Stored items:
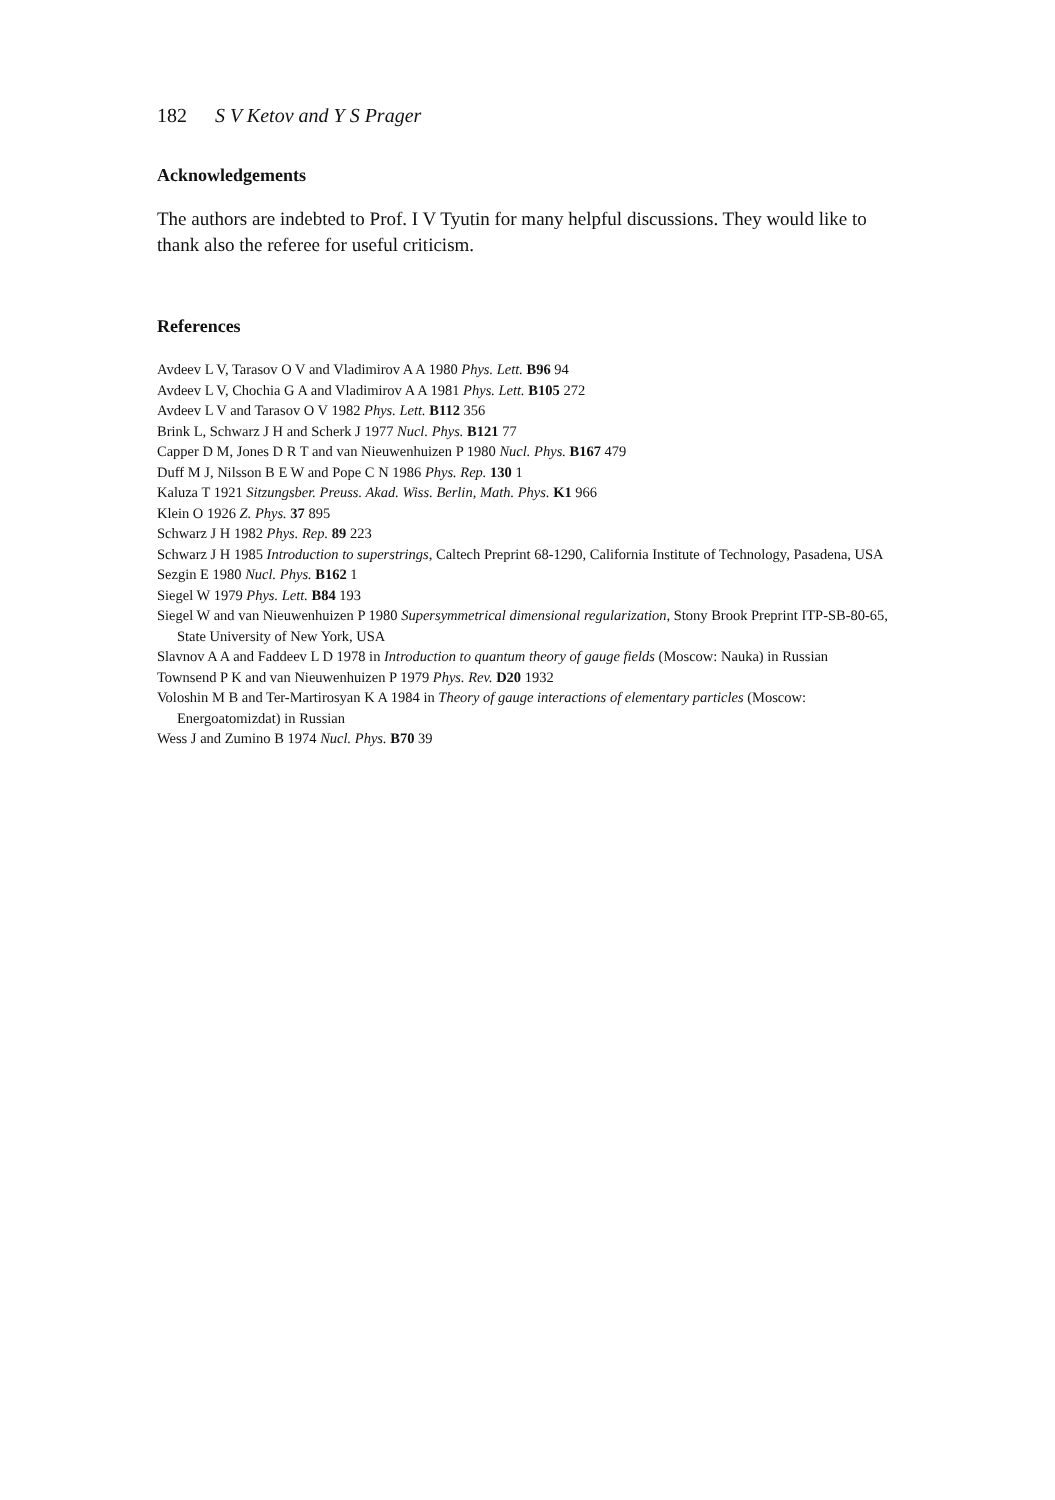182 S V Ketov and Y S Prager
Acknowledgements
The authors are indebted to Prof. I V Tyutin for many helpful discussions. They would like to thank also the referee for useful criticism.
References
Avdeev L V, Tarasov O V and Vladimirov A A 1980 Phys. Lett. B96 94
Avdeev L V, Chochia G A and Vladimirov A A 1981 Phys. Lett. B105 272
Avdeev L V and Tarasov O V 1982 Phys. Lett. B112 356
Brink L, Schwarz J H and Scherk J 1977 Nucl. Phys. B121 77
Capper D M, Jones D R T and van Nieuwenhuizen P 1980 Nucl. Phys. B167 479
Duff M J, Nilsson B E W and Pope C N 1986 Phys. Rep. 130 1
Kaluza T 1921 Sitzungsber. Preuss. Akad. Wiss. Berlin, Math. Phys. K1 966
Klein O 1926 Z. Phys. 37 895
Schwarz J H 1982 Phys. Rep. 89 223
Schwarz J H 1985 Introduction to superstrings, Caltech Preprint 68-1290, California Institute of Technology, Pasadena, USA
Sezgin E 1980 Nucl. Phys. B162 1
Siegel W 1979 Phys. Lett. B84 193
Siegel W and van Nieuwenhuizen P 1980 Supersymmetrical dimensional regularization, Stony Brook Preprint ITP-SB-80-65, State University of New York, USA
Slavnov A A and Faddeev L D 1978 in Introduction to quantum theory of gauge fields (Moscow: Nauka) in Russian
Townsend P K and van Nieuwenhuizen P 1979 Phys. Rev. D20 1932
Voloshin M B and Ter-Martirosyan K A 1984 in Theory of gauge interactions of elementary particles (Moscow: Energoatomizdat) in Russian
Wess J and Zumino B 1974 Nucl. Phys. B70 39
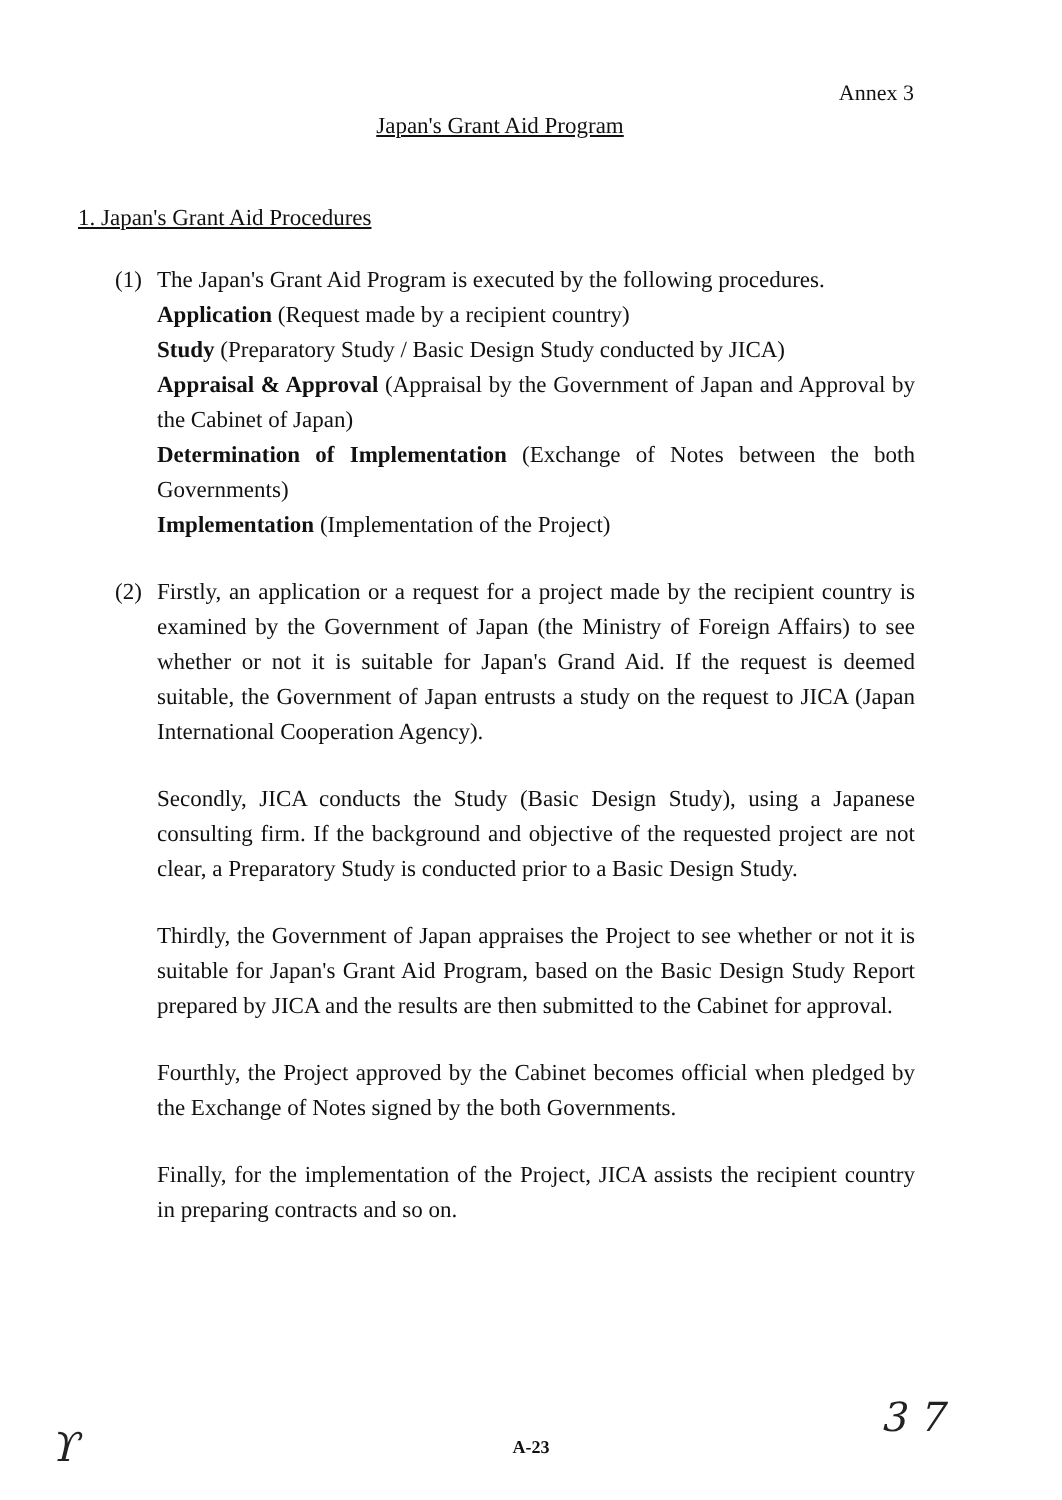Annex 3
Japan's Grant Aid Program
1. Japan's Grant Aid Procedures
(1) The Japan's Grant Aid Program is executed by the following procedures.
Application (Request made by a recipient country)
Study (Preparatory Study / Basic Design Study conducted by JICA)
Appraisal & Approval (Appraisal by the Government of Japan and Approval by the Cabinet of Japan)
Determination of Implementation (Exchange of Notes between the both Governments)
Implementation (Implementation of the Project)
(2) Firstly, an application or a request for a project made by the recipient country is examined by the Government of Japan (the Ministry of Foreign Affairs) to see whether or not it is suitable for Japan's Grand Aid. If the request is deemed suitable, the Government of Japan entrusts a study on the request to JICA (Japan International Cooperation Agency).
Secondly, JICA conducts the Study (Basic Design Study), using a Japanese consulting firm. If the background and objective of the requested project are not clear, a Preparatory Study is conducted prior to a Basic Design Study.
Thirdly, the Government of Japan appraises the Project to see whether or not it is suitable for Japan's Grant Aid Program, based on the Basic Design Study Report prepared by JICA and the results are then submitted to the Cabinet for approval.
Fourthly, the Project approved by the Cabinet becomes official when pledged by the Exchange of Notes signed by the both Governments.
Finally, for the implementation of the Project, JICA assists the recipient country in preparing contracts and so on.
A-23 ϒ
3 7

Exercise objective:
Your task is to copy every line of the entries that contains the string "Preparatory".

Expected output:
Study (Preparatory Study / Basic Design Study conducted by JICA)
Secondly, JICA conducts the Study (Basic Design Study), using a Japanese consulting firm. If the background and objective of the requested project are not clear, a Preparatory Study is conducted prior to a Basic Design Study.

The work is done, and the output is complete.